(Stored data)

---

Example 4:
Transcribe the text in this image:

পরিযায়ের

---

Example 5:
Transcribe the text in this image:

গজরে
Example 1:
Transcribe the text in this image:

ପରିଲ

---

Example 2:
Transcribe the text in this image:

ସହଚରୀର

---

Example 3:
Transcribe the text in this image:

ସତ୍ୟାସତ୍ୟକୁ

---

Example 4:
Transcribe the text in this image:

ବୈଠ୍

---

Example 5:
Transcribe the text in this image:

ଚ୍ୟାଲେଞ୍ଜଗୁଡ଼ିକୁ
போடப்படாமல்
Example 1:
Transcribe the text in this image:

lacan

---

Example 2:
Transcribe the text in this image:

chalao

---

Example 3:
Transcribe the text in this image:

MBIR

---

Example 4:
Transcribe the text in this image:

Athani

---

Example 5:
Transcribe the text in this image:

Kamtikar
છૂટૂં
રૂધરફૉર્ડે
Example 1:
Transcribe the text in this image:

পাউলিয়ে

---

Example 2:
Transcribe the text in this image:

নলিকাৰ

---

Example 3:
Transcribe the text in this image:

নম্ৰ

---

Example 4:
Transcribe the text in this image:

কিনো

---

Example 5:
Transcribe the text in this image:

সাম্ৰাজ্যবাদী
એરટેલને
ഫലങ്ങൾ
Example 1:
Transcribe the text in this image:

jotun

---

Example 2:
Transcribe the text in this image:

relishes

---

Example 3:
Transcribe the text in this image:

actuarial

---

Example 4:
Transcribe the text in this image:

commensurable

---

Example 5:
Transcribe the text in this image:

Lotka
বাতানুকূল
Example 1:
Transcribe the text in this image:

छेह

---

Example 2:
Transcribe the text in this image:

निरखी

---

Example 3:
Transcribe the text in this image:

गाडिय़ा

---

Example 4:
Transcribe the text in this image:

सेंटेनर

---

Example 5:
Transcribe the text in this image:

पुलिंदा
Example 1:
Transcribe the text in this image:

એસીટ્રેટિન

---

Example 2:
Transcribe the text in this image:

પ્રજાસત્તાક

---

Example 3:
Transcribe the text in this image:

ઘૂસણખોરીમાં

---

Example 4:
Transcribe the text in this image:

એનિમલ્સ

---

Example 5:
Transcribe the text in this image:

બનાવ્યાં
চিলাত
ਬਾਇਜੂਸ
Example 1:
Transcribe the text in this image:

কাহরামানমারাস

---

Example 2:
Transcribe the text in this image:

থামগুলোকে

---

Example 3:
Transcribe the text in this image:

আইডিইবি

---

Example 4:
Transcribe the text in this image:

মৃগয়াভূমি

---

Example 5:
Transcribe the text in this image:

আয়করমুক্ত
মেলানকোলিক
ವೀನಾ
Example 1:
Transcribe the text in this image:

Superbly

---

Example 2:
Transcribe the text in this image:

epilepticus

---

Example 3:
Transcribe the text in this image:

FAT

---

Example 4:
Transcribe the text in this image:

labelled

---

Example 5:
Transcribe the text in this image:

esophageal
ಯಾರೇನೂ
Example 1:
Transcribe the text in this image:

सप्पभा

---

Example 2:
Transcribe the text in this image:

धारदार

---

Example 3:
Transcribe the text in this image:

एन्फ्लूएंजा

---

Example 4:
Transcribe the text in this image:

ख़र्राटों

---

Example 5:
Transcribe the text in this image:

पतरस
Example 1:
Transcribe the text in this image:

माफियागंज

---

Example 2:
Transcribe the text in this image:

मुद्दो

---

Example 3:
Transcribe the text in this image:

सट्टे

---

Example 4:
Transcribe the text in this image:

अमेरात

# EXERCISE OBJECTIVE
Set down the records again without altering a word.

# RESPONSE BELOW
---

Example 4:
Transcribe the text in this image:

পরিযায়ের

---

Example 5:
Transcribe the text in this image:

গজরে
Example 1:
Transcribe the text in this image:

ପରିଲ

---

Example 2:
Transcribe the text in this image:

ସହଚରୀର

---

Example 3:
Transcribe the text in this image:

ସତ୍ୟାସତ୍ୟକୁ

---

Example 4:
Transcribe the text in this image:

ବୈଠ୍

---

Example 5:
Transcribe the text in this image:

ଚ୍ୟାଲେଞ୍ଜଗୁଡ଼ିକୁ
போடப்படாமல்
Example 1:
Transcribe the text in this image:

lacan

---

Example 2:
Transcribe the text in this image:

chalao

---

Example 3:
Transcribe the text in this image:

MBIR

---

Example 4:
Transcribe the text in this image:

Athani

---

Example 5:
Transcribe the text in this image:

Kamtikar
છૂટૂં
રૂધરફૉર્ડે
Example 1:
Transcribe the text in this image:

পাউলিয়ে

---

Example 2:
Transcribe the text in this image:

নলিকাৰ

---

Example 3:
Transcribe the text in this image:

নম্ৰ

---

Example 4:
Transcribe the text in this image:

কিনো

---

Example 5:
Transcribe the text in this image:

সাম্ৰাজ্যবাদী
એરટેલને
ഫലങ്ങൾ
Example 1:
Transcribe the text in this image:

jotun

---

Example 2:
Transcribe the text in this image:

relishes

---

Example 3:
Transcribe the text in this image:

actuarial

---

Example 4:
Transcribe the text in this image:

commensurable

---

Example 5:
Transcribe the text in this image:

Lotka
বাতানুকূল
Example 1:
Transcribe the text in this image:

छेह

---

Example 2:
Transcribe the text in this image:

निरखी

---

Example 3:
Transcribe the text in this image:

गाडिय़ा

---

Example 4:
Transcribe the text in this image:

सेंटेनर

---

Example 5:
Transcribe the text in this image:

पुलिंदा
Example 1:
Transcribe the text in this image:

એસીટ્રેટિન

---

Example 2:
Transcribe the text in this image:

પ્રજાસત્તાક

---

Example 3:
Transcribe the text in this image:

ઘૂસણખોરીમાં

---

Example 4:
Transcribe the text in this image:

એનિમલ્સ

---

Example 5:
Transcribe the text in this image:

બનાવ્યાં
চিলাত
ਬਾਇਜੂਸ
Example 1:
Transcribe the text in this image:

কাহরামানমারাস

---

Example 2:
Transcribe the text in this image:

থামগুলোকে

---

Example 3:
Transcribe the text in this image:

আইডিইবি

---

Example 4:
Transcribe the text in this image:

মৃগয়াভূমি

---

Example 5:
Transcribe the text in this image:

আয়করমুক্ত
মেলানকোলিক
ವೀನಾ
Example 1:
Transcribe the text in this image:

Superbly

---

Example 2:
Transcribe the text in this image:

epilepticus

---

Example 3:
Transcribe the text in this image:

FAT

---

Example 4:
Transcribe the text in this image:

labelled

---

Example 5:
Transcribe the text in this image:

esophageal
ಯಾರೇನೂ
Example 1:
Transcribe the text in this image:

सप्पभा

---

Example 2:
Transcribe the text in this image:

धारदार

---

Example 3:
Transcribe the text in this image:

एन्फ्लूएंजा

---

Example 4:
Transcribe the text in this image:

ख़र्राटों

---

Example 5:
Transcribe the text in this image:

पतरस
Example 1:
Transcribe the text in this image:

माफियागंज

---

Example 2:
Transcribe the text in this image:

मुद्दो

---

Example 3:
Transcribe the text in this image:

सट्टे

---

Example 4:
Transcribe the text in this image:

अमेरात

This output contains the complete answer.